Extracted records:
+===+

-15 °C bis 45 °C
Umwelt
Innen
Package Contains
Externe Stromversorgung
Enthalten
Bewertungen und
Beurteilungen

+===+

The answer must be the complete set of entries, retyped exactly.

**THE COMPLETED TASK:**
-15 °C bis 45 °C
Umwelt
Innen
Package Contains
Externe Stromversorgung
Enthalten
Bewertungen und
Beurteilungen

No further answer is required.